━━━ Source data
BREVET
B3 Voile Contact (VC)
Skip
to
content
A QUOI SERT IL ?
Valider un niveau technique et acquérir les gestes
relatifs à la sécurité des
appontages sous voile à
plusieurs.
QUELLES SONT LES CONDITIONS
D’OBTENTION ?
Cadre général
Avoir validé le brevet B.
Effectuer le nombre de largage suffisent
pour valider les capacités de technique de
━━━━━━
━━━ Source data
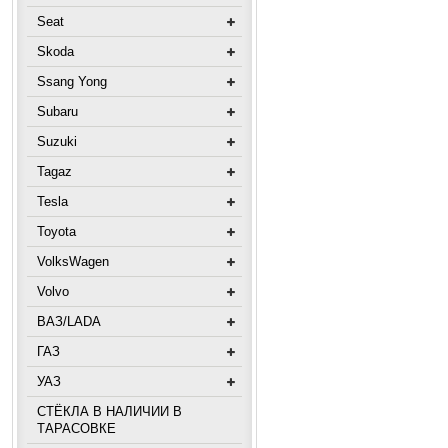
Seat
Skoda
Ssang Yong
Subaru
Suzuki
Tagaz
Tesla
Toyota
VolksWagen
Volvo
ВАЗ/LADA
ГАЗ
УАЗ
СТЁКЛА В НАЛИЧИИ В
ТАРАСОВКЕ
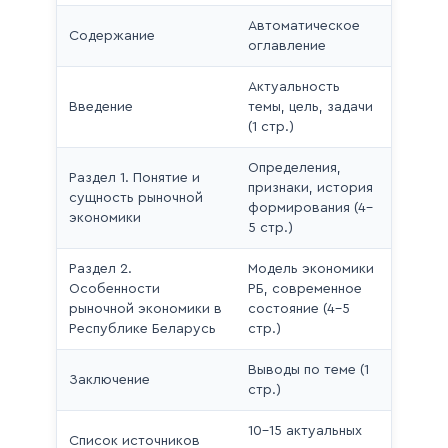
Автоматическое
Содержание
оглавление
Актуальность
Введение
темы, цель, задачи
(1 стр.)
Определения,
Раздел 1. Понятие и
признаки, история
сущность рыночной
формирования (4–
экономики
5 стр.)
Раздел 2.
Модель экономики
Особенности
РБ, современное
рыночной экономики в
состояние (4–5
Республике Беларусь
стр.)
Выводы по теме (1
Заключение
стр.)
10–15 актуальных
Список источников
━━━━━━
━━━ Source data
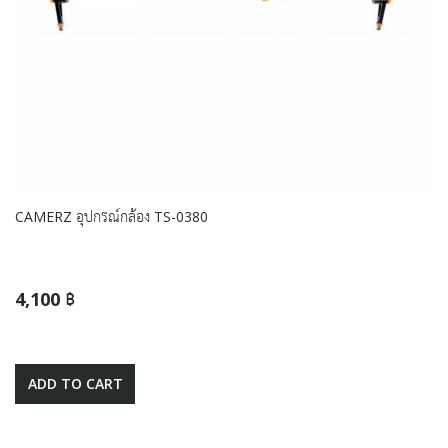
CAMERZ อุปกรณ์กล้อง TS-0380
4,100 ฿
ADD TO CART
━━━━━━
Directions for this task: Count the lines in the data above that contain the string "рыночной". Reply with the number alone.

Completed task: 2